Volviendo a El Gatopardo, de todos los personajes de la novela, el más lúcido sin dudas es el principal, el príncipe Fabrizio de Salina, aristócrata y terrateniente que asiste con mirada desencantada al fin de una época y al advenimiento de otra, llena de promesas de progreso y cataclismos sociales. En algún momento del final, Salina reflexiona sobre Sicilia y los sicilianos ante Chevalley, oscuro secretario del nuevo gobierno instalado y dice: “las novedades nos atraen solo cuando están muertas, incapaces de dar lugar a corrientes vitales; de ello el increíble fenómeno de la formación actual de mitos que serían venerables si fueran antiguos de verdad, pero que no son otra cosa que siniestras alternativas de encerrarse en un pasado que nos atrae solamente porque está muerto.”

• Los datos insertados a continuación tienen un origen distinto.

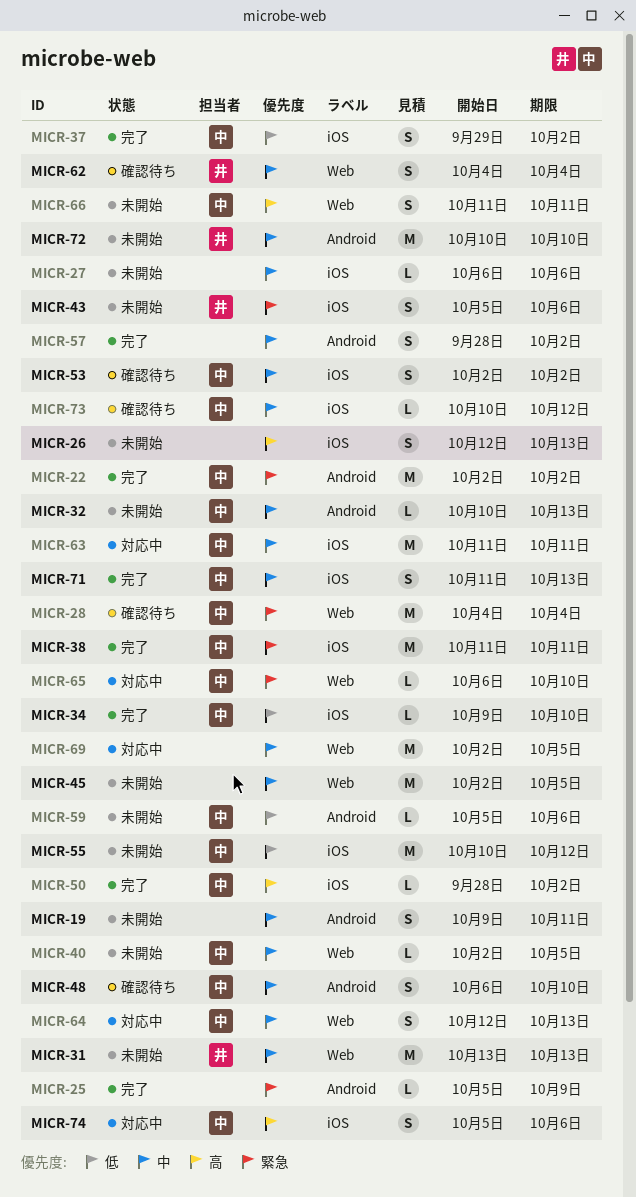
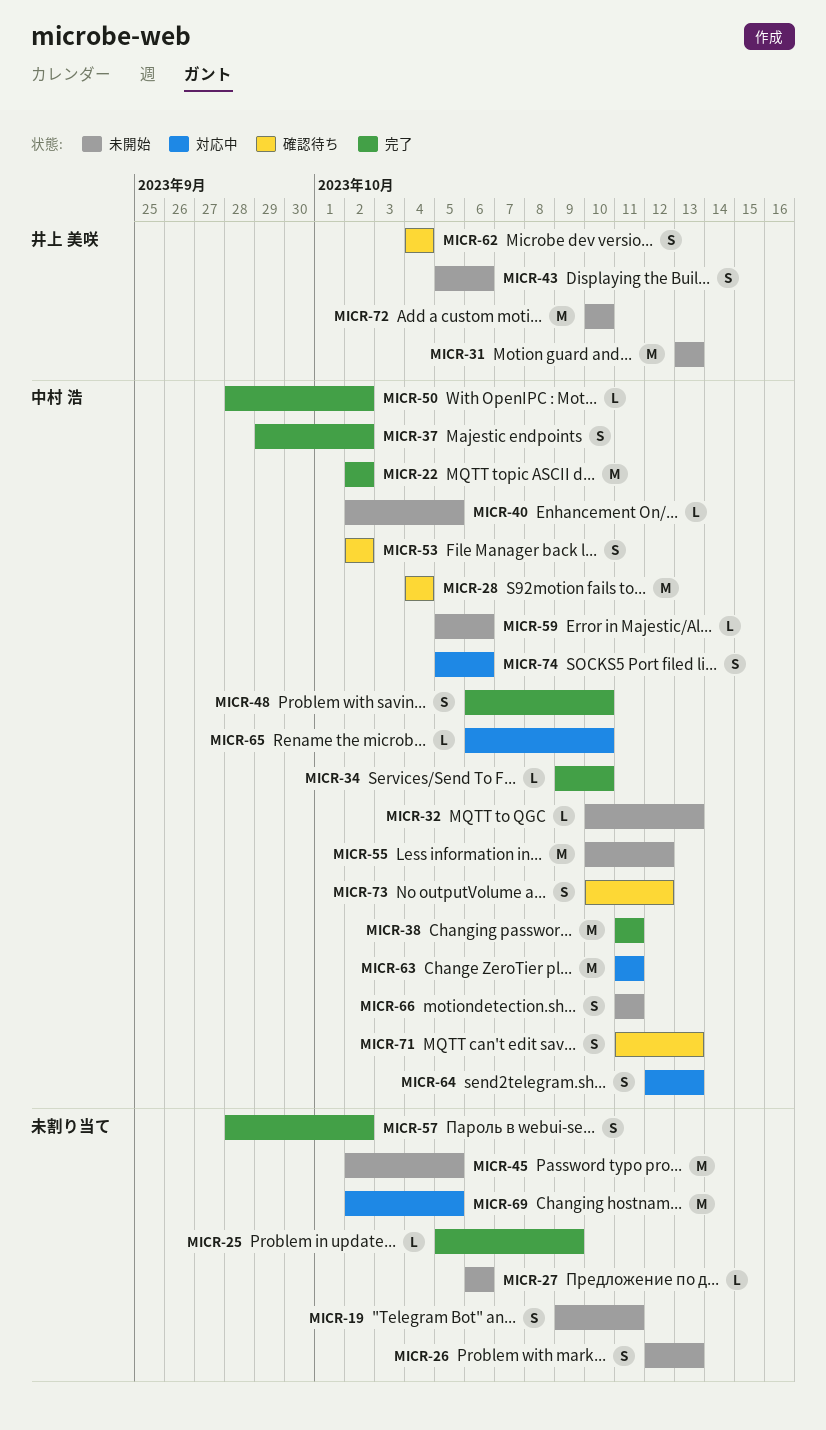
MICR-48, status: 確認待ち -> 完了
MICR-71, status: 完了 -> 確認待ち
MICR-73, estimate: L -> S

El pasado que tanto condiciona y la deficiente percepción sobre cuáles ideas son realmente novedosas, ponen la reflexión de Salina en clave actual y demuestran su total vigencia. Un texto que tiene más de seis décadas de publicado y que revive sucesos muy anteriores a la época en que fue escrito, puede leerse hoy como una especie de artefacto óptico que permite ver nuestros días sin la urgencia de lo inmediato.

Hoy, los sucesos de Cuba nos aleccionan sobre una realidad en la cual el debate de ideas se rebaja a discusión de tribuna y el pensamiento discurre entre la oportunidad y la táctica. Los que se niegan a reconocer que la situación de Cuba es insostenible desde hace décadas, le dan la razón al príncipe Salina y se encierran en un pasado que “los atrae solamente porque está muerto”.

La tarea de pensar es, como siempre, peligrosa, porque como dijo Lacordaire pensar es moverse en el infinito. Pero se trata siempre de pensar y entrever, más allá del barullo del presente, un atisbo de lo que habrá de sucederle a las próximas generaciones. A las de Cuba y todas las que padecen totalitarismos.